TASK OBJECTIVE: Report each line below that carries the word "game".

EXERCISE MATERIALS:
+++++

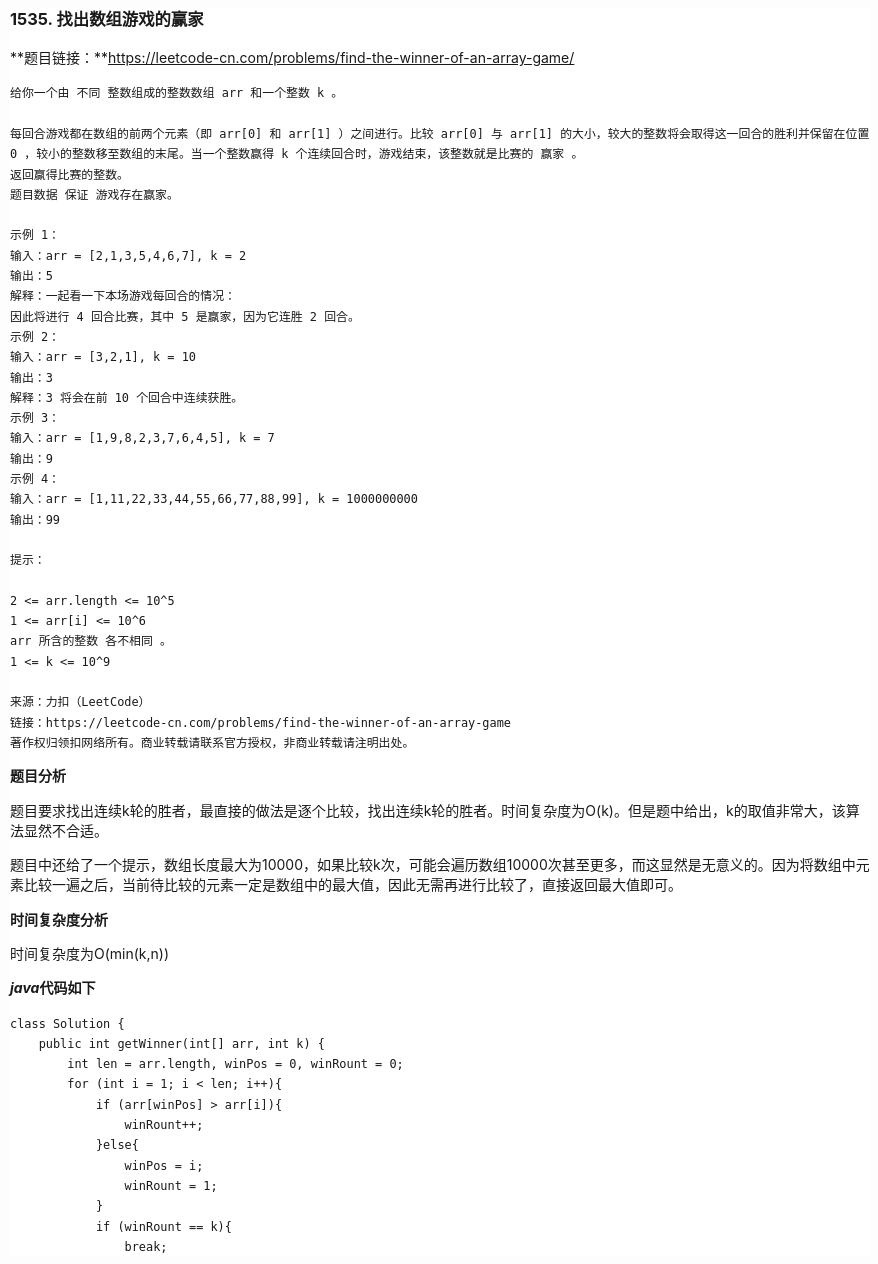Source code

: ### 1535. 找出数组游戏的赢家

**题目链接：**https://leetcode-cn.com/problems/find-the-winner-of-an-array-game/

```
给你一个由 不同 整数组成的整数数组 arr 和一个整数 k 。

每回合游戏都在数组的前两个元素（即 arr[0] 和 arr[1] ）之间进行。比较 arr[0] 与 arr[1] 的大小，较大的整数将会取得这一回合的胜利并保留在位置 0 ，较小的整数移至数组的末尾。当一个整数赢得 k 个连续回合时，游戏结束，该整数就是比赛的 赢家 。
返回赢得比赛的整数。
题目数据 保证 游戏存在赢家。

示例 1：
输入：arr = [2,1,3,5,4,6,7], k = 2
输出：5
解释：一起看一下本场游戏每回合的情况：
因此将进行 4 回合比赛，其中 5 是赢家，因为它连胜 2 回合。
示例 2：
输入：arr = [3,2,1], k = 10
输出：3
解释：3 将会在前 10 个回合中连续获胜。
示例 3：
输入：arr = [1,9,8,2,3,7,6,4,5], k = 7
输出：9
示例 4：
输入：arr = [1,11,22,33,44,55,66,77,88,99], k = 1000000000
输出：99

提示：

2 <= arr.length <= 10^5
1 <= arr[i] <= 10^6
arr 所含的整数 各不相同 。
1 <= k <= 10^9

来源：力扣（LeetCode）
链接：https://leetcode-cn.com/problems/find-the-winner-of-an-array-game
著作权归领扣网络所有。商业转载请联系官方授权，非商业转载请注明出处。
```

**题目分析**

题目要求找出连续k轮的胜者，最直接的做法是逐个比较，找出连续k轮的胜者。时间复杂度为O(k)。但是题中给出，k的取值非常大，该算法显然不合适。

题目中还给了一个提示，数组长度最大为10000，如果比较k次，可能会遍历数组10000次甚至更多，而这显然是无意义的。因为将数组中元素比较一遍之后，当前待比较的元素一定是数组中的最大值，因此无需再进行比较了，直接返回最大值即可。



**时间复杂度分析**

时间复杂度为O(min(k,n))

**$java$代码如下**

```
class Solution {
    public int getWinner(int[] arr, int k) {
        int len = arr.length, winPos = 0, winRount = 0;
        for (int i = 1; i < len; i++){
            if (arr[winPos] > arr[i]){
                winRount++;
            }else{
                winPos = i;
                winRount = 1;
            }
            if (winRount == k){
                break;
```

+++++

WRITTEN REPLY:
**题目链接：**https://leetcode-cn.com/problems/find-the-winner-of-an-array-game/
链接：https://leetcode-cn.com/problems/find-the-winner-of-an-array-game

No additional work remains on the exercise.